Aim- effects of post-event discussion on individuals who witness and discuss a criminal event Procedure- 60 students from uni and 60 older students. Video of girl returning book to office then stealing money from wallet in drawer. Control group watched video where perspective meant theft wasn’t obvious. P’s in co-witness group told they watched same video as their partner. P’s in co-witness group discussed crime. All P’s completed question are on memory of event Findings- 71% of co-witness group recalled info they hadn’t seen. Compared to 0% in control group Conclusion- results highlight post-event discussion and effect this can have on eyewitness testimony
40
what is one study into weapon-focus effect- pen with grease/ paper knife with blood?

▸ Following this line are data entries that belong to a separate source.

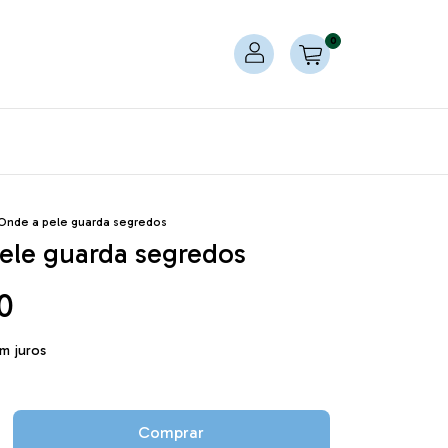
0
Onde a pele guarda segredos
ele guarda segredos
0
m juros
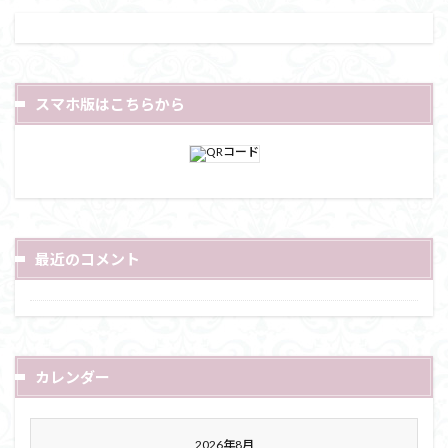
スマホ版はこちらから
最近のコメント
カレンダー
2026年8月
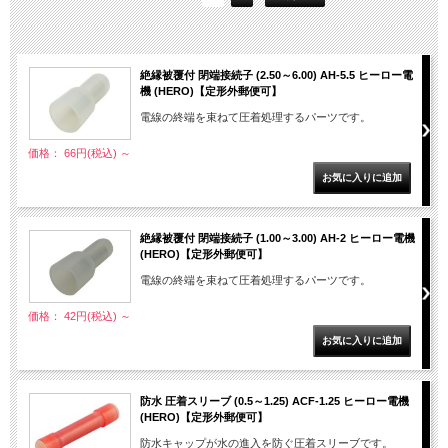
絶縁被覆付 閉端接続子 (2.50～6.00) AH-5.5 ヒーロー電
機 (HERO)【定形外郵便可】
電線の終端を束ねて圧着処理するパーツです。
価格： 66円(税込)
～
絶縁被覆付 閉端接続子 (1.00～3.00) AH-2 ヒーロー電機
(HERO)【定形外郵便可】
電線の終端を束ねて圧着処理するパーツです。
価格： 42円(税込)
～
防水 圧着スリーブ (0.5～1.25) ACF-1.25 ヒーロー電機
(HERO)【定形外郵便可】
防水キャップが水の進入を防ぐ圧着スリーブです。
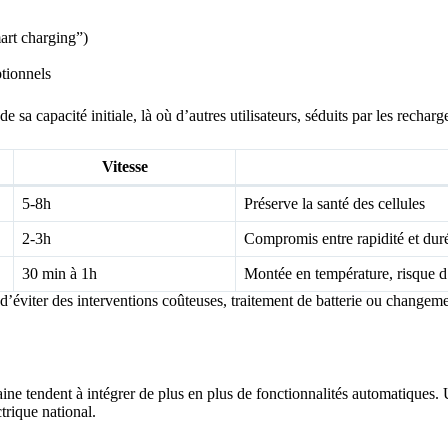
mart charging”)
ptionnels
de sa capacité initiale, là où d’autres utilisateurs, séduits par les rech
Vitesse
5-8h
Préserve la santé des cellules
2-3h
Compromis entre rapidité et dur
30 min à 1h
Montée en température, risque d
d’éviter des interventions coûteuses, traitement de batterie ou changem
ne tendent à intégrer de plus en plus de fonctionnalités automatiques. 
trique national.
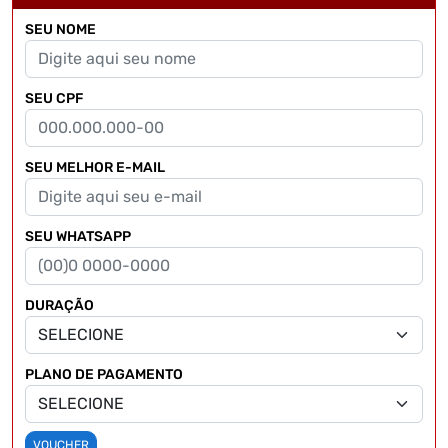
SEU NOME
SEU CPF
SEU MELHOR E-MAIL
SEU WHATSAPP
DURAÇÃO
PLANO DE PAGAMENTO
VOUCHER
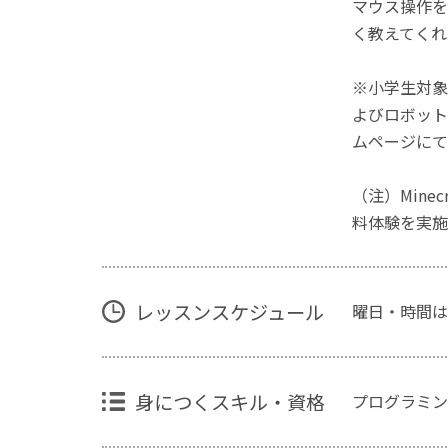
マウス操作を
く教えてくれ
※小学生対象
よびロボット
ムページにて
（注）Mine
料体験を実施
レッスンスケジュール
曜日・時間は
身につくスキル・資格
プログラミン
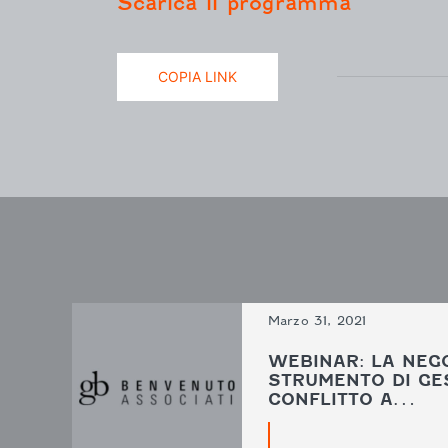
Scarica il programma
COPIA LINK
Marzo 31, 2021
WEBINAR: LA NEGO
STRUMENTO DI GE
CONFLITTO A…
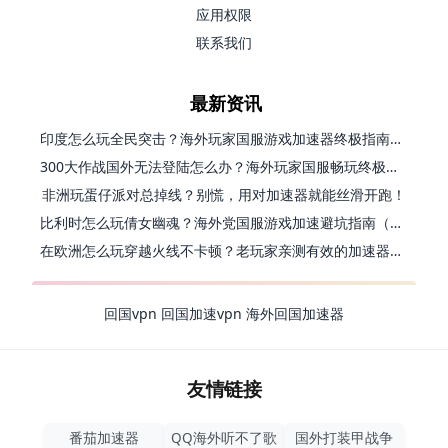
应用权限
联系我们
最新资讯
印度怎么玩全民突击？海外玩家国服游戏加速器终极指南（附原神延迟优化+精灵之境加速器选择）
300大作战国外无法登陆怎么办？海外玩家国服畅玩终极指南（附实测推荐）
非洲玩蛋仔派对总掉线？别慌，用对加速器就能丝滑开跑！
比利时怎么玩倩女幽魂？海外党国服游戏加速避坑指南（附实测推荐）
在欧洲怎么玩穿越火线不卡顿？老玩家亲测有效的加速器选择指南
回国vpn
回国加速vpn
海外回国加速器
友情链接
番茄加速器
QQ海外听不了歌
国外打装甲战争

Aim: To investigate the effect of anxiety on recall Procedure: Ps were asked to wait in a room before experiment. Condition 1: A low-key discussion in a near-by lab about equipment failure. A person then emerged from the lab holding a pen with grease on his hands and left the room Condition 2: A heated & hostile exchange from the lab. After the sound of breaking glass & crashing chairs, a man emerged from the lab holding a paper knife covered in blood. P’s were then given 50 photos & asked to identify the man. Findings: Participants in the pen group were 49% accurate but the knife group was only 33% accurate in identifying the man. Conclusion: This suggests that Ps were less accurate in the second condition as they were focussing on the weapon (the paper knife) which would also have heightened their anxiety levels.